*Exercise details*
Show all lines containing "panels" from the data below.

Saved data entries
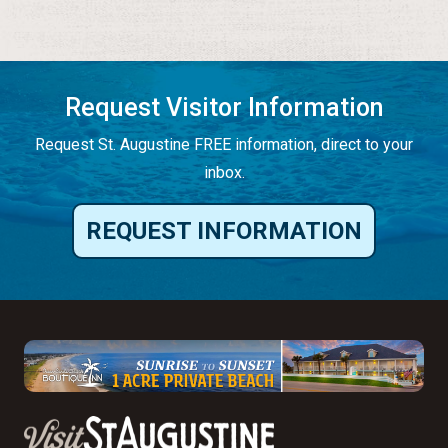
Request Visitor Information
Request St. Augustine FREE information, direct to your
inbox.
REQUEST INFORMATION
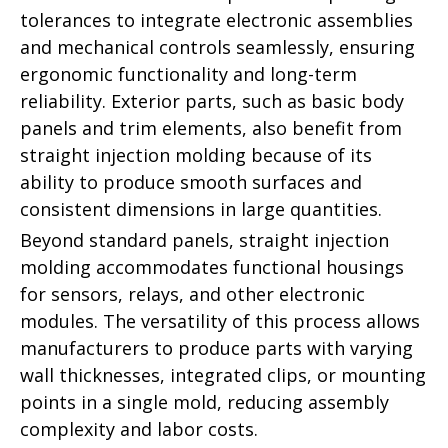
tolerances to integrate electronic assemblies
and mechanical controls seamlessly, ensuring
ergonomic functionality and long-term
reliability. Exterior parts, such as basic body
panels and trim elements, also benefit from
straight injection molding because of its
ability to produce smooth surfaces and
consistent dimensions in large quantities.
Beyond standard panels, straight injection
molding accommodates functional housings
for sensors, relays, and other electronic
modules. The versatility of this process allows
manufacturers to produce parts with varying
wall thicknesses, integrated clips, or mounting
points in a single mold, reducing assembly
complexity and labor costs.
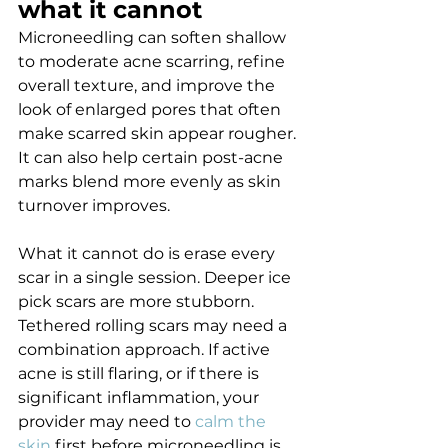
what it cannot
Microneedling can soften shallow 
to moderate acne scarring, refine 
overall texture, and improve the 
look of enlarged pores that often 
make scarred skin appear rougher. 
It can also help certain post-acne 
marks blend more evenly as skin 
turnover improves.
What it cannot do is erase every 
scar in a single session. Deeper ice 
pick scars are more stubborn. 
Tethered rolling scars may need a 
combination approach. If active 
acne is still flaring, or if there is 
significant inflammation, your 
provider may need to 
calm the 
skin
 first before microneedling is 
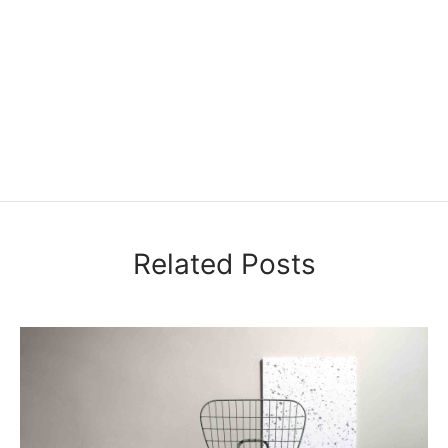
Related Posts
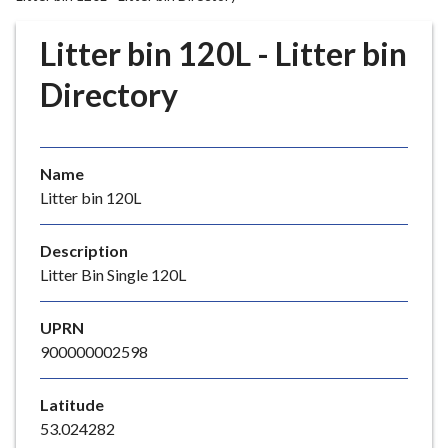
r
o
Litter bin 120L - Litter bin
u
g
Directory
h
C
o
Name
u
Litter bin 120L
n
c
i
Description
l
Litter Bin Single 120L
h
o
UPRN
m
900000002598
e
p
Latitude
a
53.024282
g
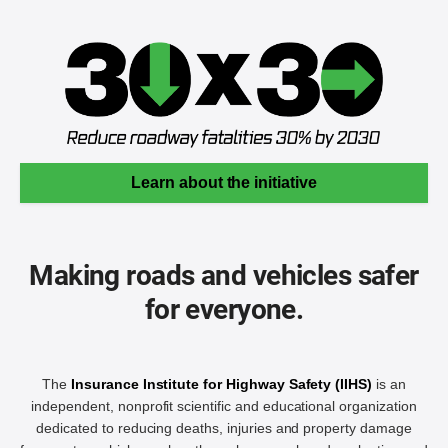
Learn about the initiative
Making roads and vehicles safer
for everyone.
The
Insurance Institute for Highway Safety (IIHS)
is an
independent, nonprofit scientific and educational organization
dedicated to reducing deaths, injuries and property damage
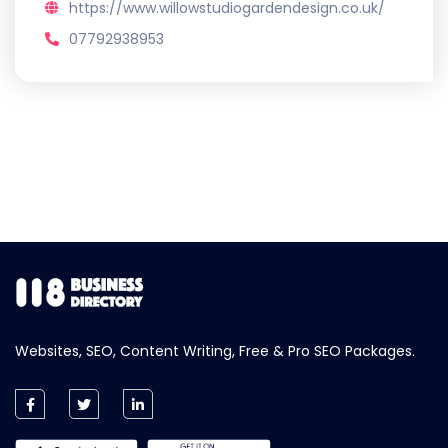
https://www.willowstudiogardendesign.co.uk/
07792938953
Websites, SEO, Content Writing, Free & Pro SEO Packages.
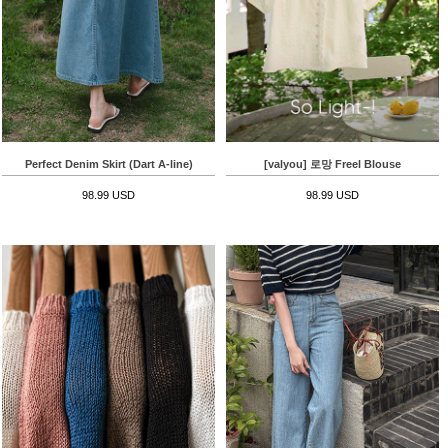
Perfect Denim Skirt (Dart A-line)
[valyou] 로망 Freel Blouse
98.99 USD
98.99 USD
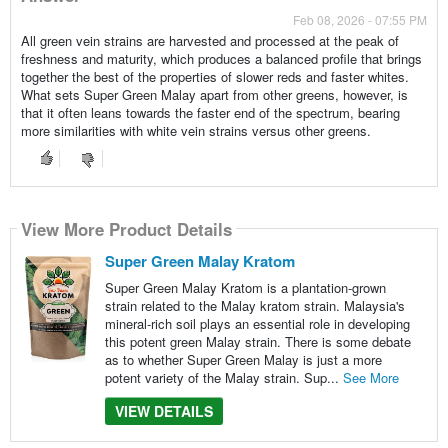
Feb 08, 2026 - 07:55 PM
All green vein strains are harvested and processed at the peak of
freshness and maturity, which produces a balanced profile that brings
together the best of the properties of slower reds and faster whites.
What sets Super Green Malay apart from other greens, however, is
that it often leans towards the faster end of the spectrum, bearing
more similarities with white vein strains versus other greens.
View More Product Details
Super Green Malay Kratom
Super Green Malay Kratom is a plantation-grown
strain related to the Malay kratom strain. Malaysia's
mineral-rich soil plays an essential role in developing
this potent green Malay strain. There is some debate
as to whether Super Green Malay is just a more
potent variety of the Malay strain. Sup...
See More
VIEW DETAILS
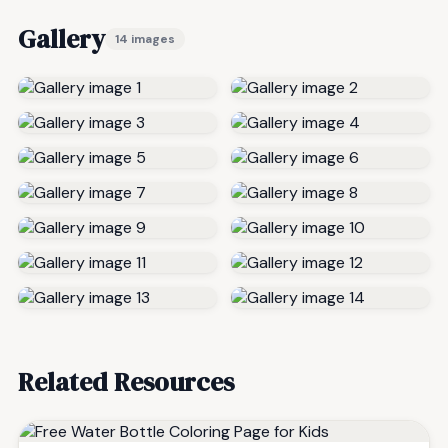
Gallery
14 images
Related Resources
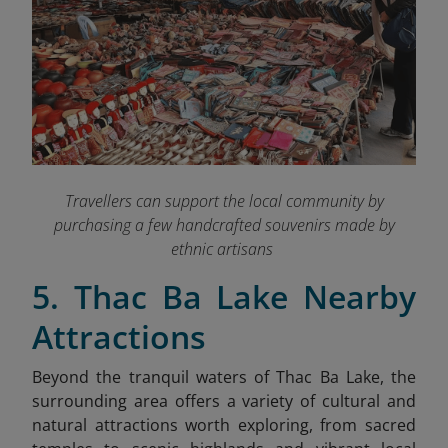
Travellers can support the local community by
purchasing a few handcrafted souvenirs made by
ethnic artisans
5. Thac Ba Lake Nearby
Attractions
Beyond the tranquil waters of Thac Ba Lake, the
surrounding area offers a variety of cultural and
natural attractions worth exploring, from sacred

*Solution*
panels and trim elements, also benefit from
Beyond standard panels, straight injection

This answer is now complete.